Following that logic, demand for Ferraris is the reason not everyone drives these. Demand for caviar and champagne is the only reason these are not served on every table on the planet for breakfast, for the mere demand for these things can magic them into existence. All we need is sufficient paper and coins to maintain aggregate demand such that these and any other goods that we find wanting in the economy should be available for all and sundry. The scarcity of anything can now be avoided and poverty will be a thing of the past due to the magic of the printing press and the Federal government who, jointly, are able to maintain aggregate demand at whatever levels we please. Does any of this sound believable?
If demand is so important, why don’t we shift to an economy that is 90% driven by consumption or, heck, maybe even 100% driven by consumption? Ah yes, of course, that pesky issue of supply… and then we realise that all demand, if it is to be satisfied, must be met be supply. Consumption can not ever constitute more than 50% of the economy and where we find this to be the case it is merely due to our definition of the economy being too narrow… we have left from our calculations those portions of the economy doing the supplying and the lending required to temporarily sustain such an imbalance in the portion of the economy that we were concentrating on.
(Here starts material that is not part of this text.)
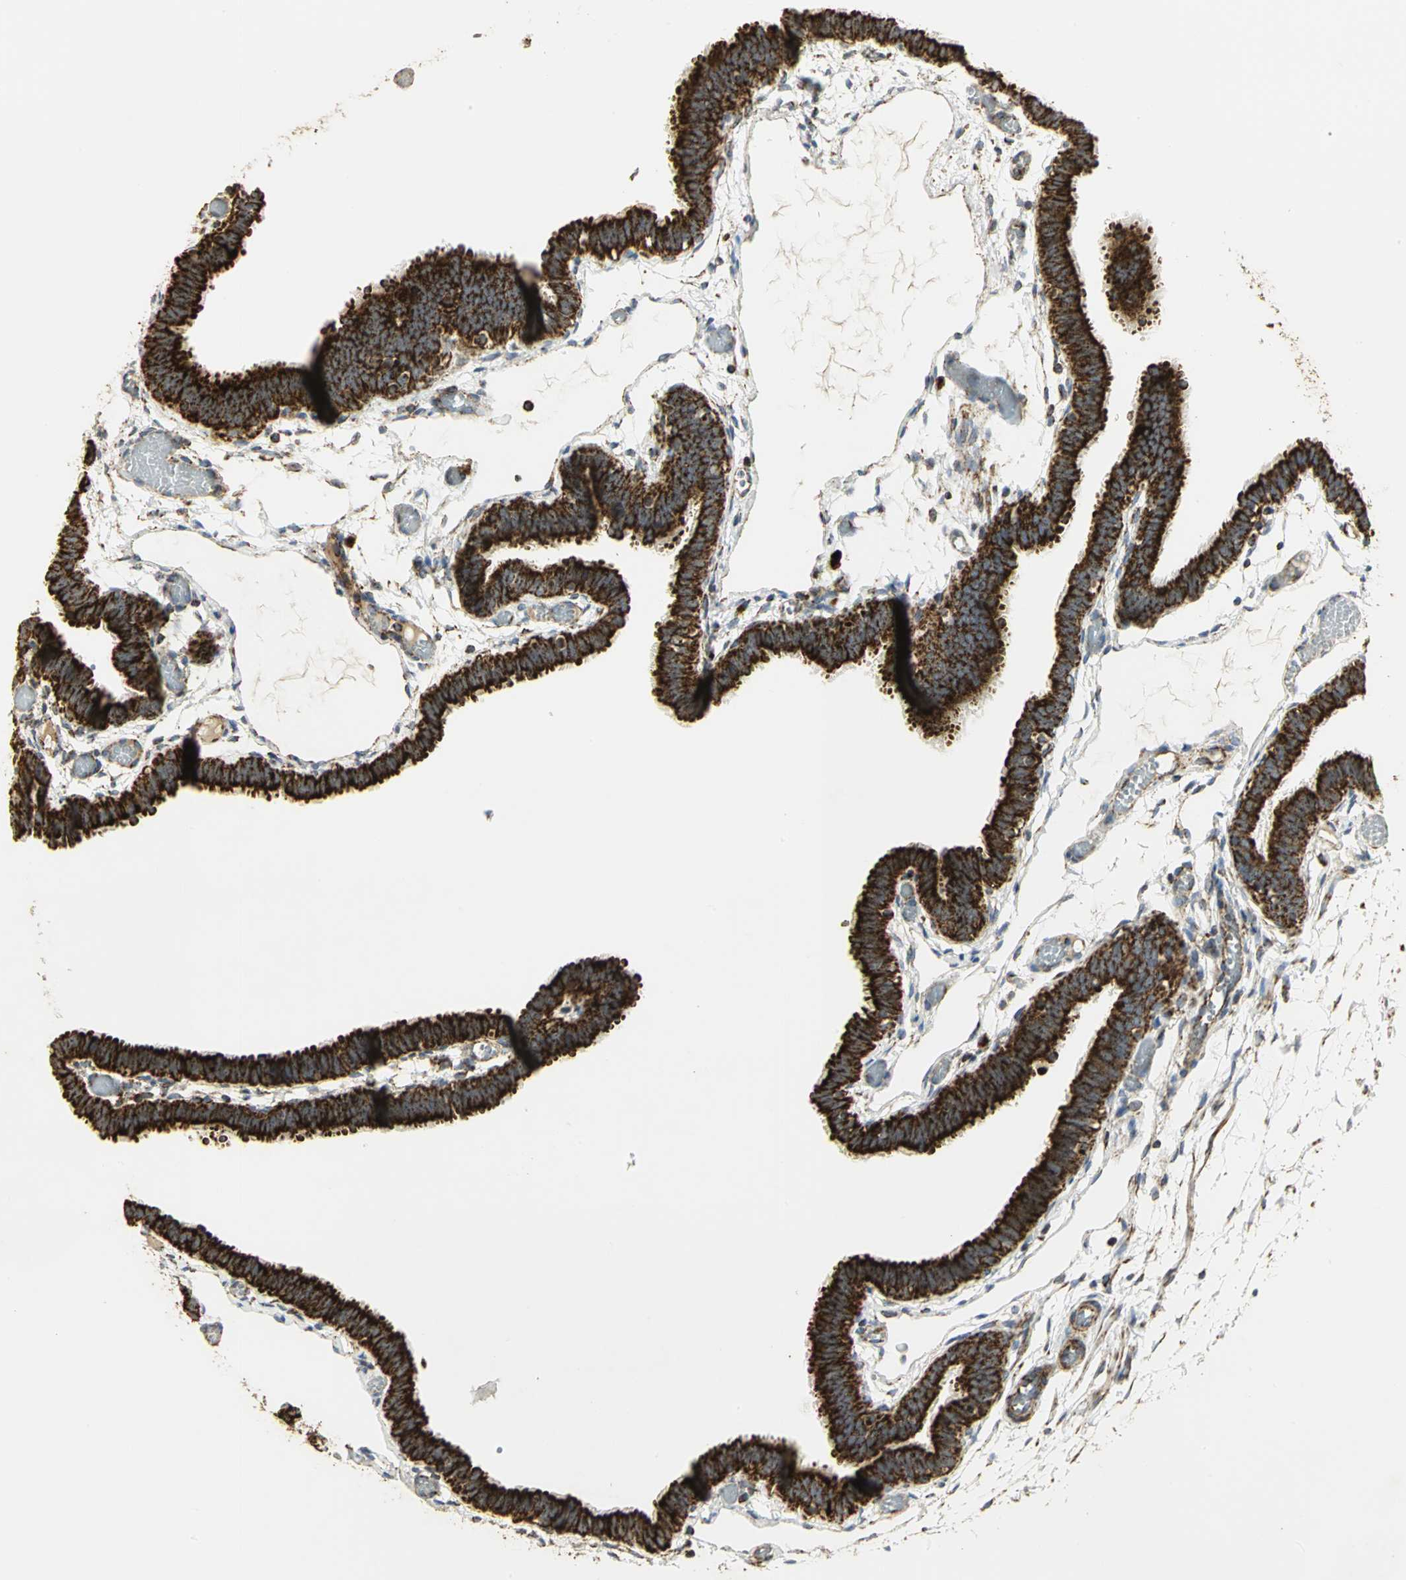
{"staining": {"intensity": "strong", "quantity": ">75%", "location": "cytoplasmic/membranous"}, "tissue": "fallopian tube", "cell_type": "Glandular cells", "image_type": "normal", "snomed": [{"axis": "morphology", "description": "Normal tissue, NOS"}, {"axis": "topography", "description": "Fallopian tube"}], "caption": "Fallopian tube stained for a protein (brown) shows strong cytoplasmic/membranous positive expression in approximately >75% of glandular cells.", "gene": "VDAC1", "patient": {"sex": "female", "age": 29}}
The age old question is therefore not how to increase demand (which, thanks to human creativity, is almost infinite) but how to direct supply such that this best meets demand. If we are to believe these two articles from The Economist, people don’t have what they want because they’re incapable of signalling their demand to producers due to some inexplicable market failure. What is required is for somebody else to print money and step in to order what they believe other people want for them. Government should guess what people demand and then proceed to command the necessary capital required for its construction and deliver it to them, rather than having people signal their demand to suppliers directly. Somehow it is believed that this will result in a more effective economic system to ensure that people’s demands are met by supply. You wanted a Big Mac? Tough, I got you a cheese burger – I’m glad you’re happy. Isn’t this better that the system that we had before where you actually had a say in what you eat?